Article 2 : Sont infligées les sanctions pécuniaires suivantes :
à la société Biotronik France une sanction de 200 000 euro ;
à la société Guidant France une sanction de 400 000 euro ;
à la société ELA Medical France une sanction de 500 000 euro ;
à la société Medtronic France une sanction de 1 100 000 euro ;
à la société Saint Jude Medical France une sanction de 450 000 euro.
Article 3 : Les sociétés Biotronik France, Ela Medical France, Guidant France, Medtronic France et Saint-Jude Medical France feront publier à leurs frais communs et au prorata du montant de leur sanction dans les trois mois suivant la notification de la présente décision le texte figurant au paragraphe 353 de celle-ci , en en respectant la mise en forme dans " Le Quotidien du médecin " ainsi que dans le " Moniteur hospitalier ". Ces publications interviendront dans un encadré en caractères noirs sur fond blanc de hauteur au moins égale à 5 mm sous le titre suivant, en caractère gras de même taille : " Décision n° 07-D-49 du 19 décembre 2007 du Conseil de la concurrence relatives à des pratiques mises en œuvre dans le cadre de l'approvisionnement des hôpitaux en défibrillateurs cardiaques implantables ". Elles pourront être suivies de la mention selon laquelle la décision a fait l'objet d'un recours devant la Cour d'appel de Paris si un tel recours est exercé.

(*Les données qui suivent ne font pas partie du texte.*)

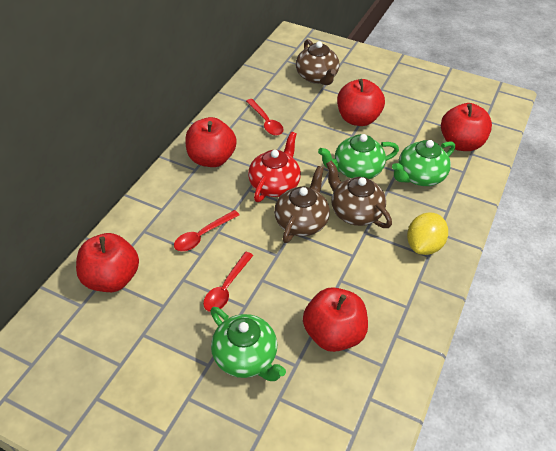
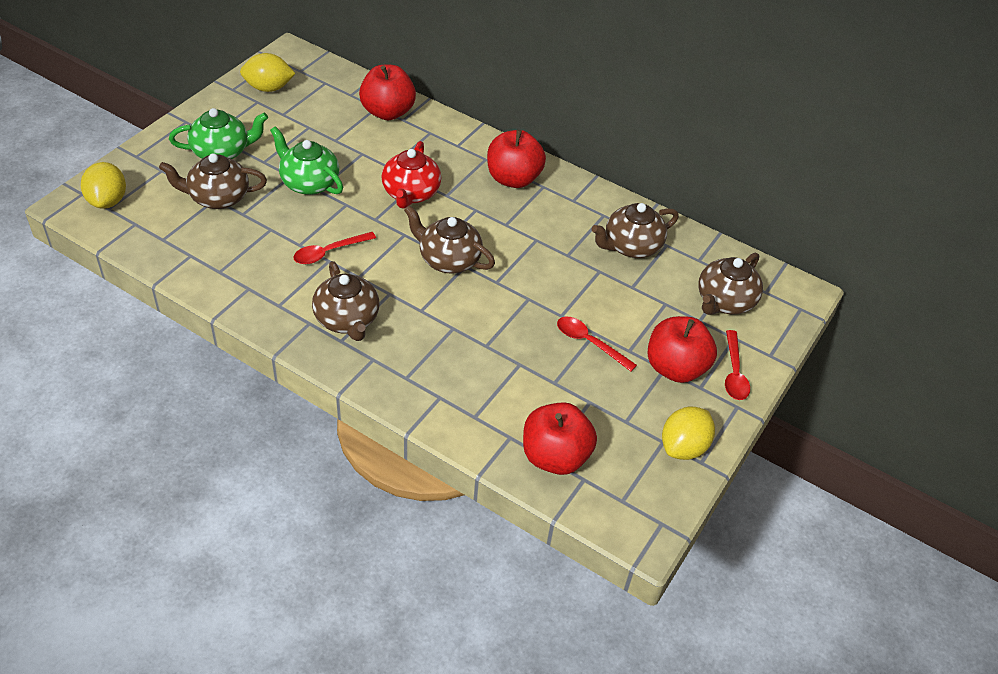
brown teapot: 3 -> 5
green teapot: 3 -> 2
red apple: 5 -> 4
yellow lemon: 1 -> 3

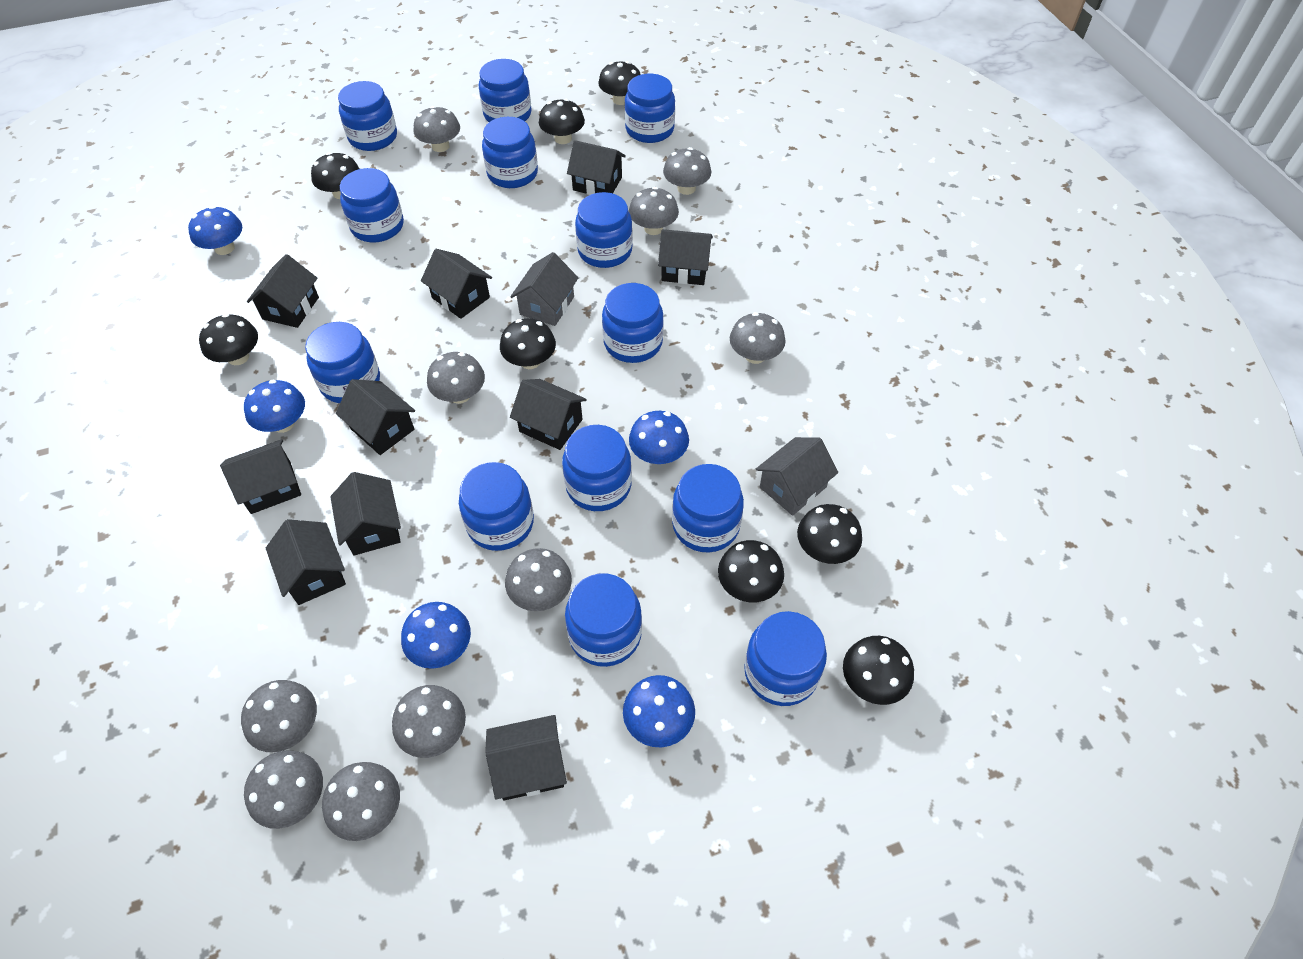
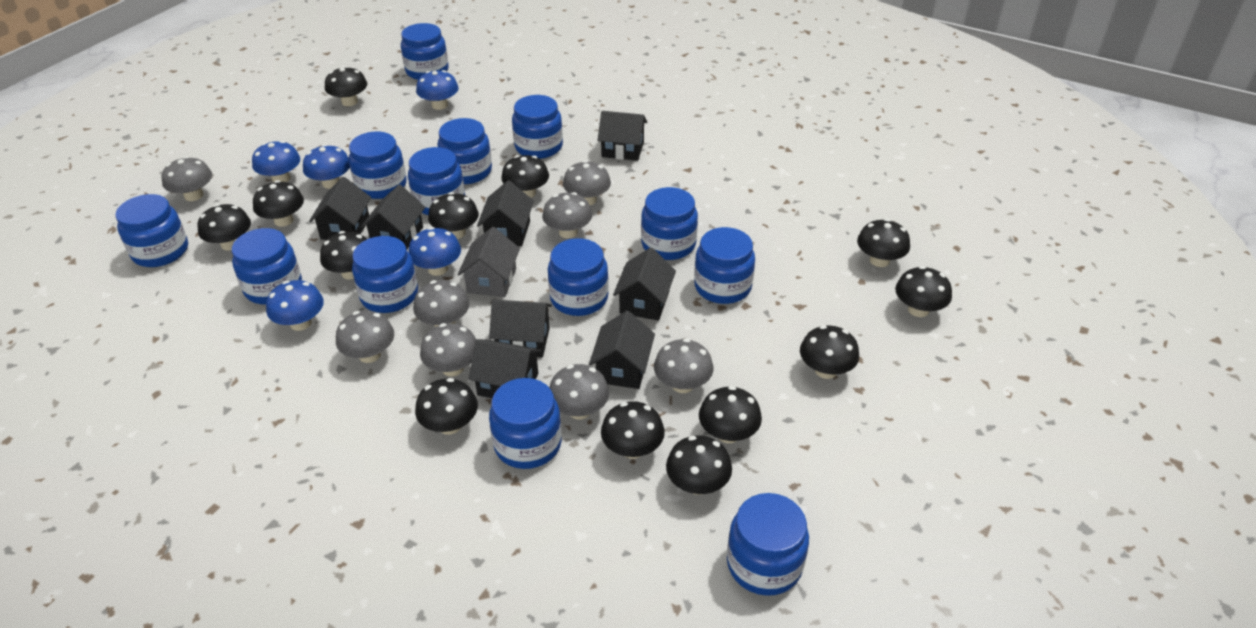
black house: 10 -> 8
black mushroom: 8 -> 13
grey house: 2 -> 1
grey mushroom: 10 -> 8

Les sociétés adresseront, sous pli recommandé, au bureau de la procédure du Conseil de la concurrence, copie de ces publications, dès leur parution.
Note
1 La loi de financement de la Sécurité sociale pour 2000 et ses décrets d'application n°2001-256 et 2001-257 du 26 mars 2001 ont remplacé le tarif interministériel des prestations sanitaires (TIPS) par la Liste des produits et prestations (LPP).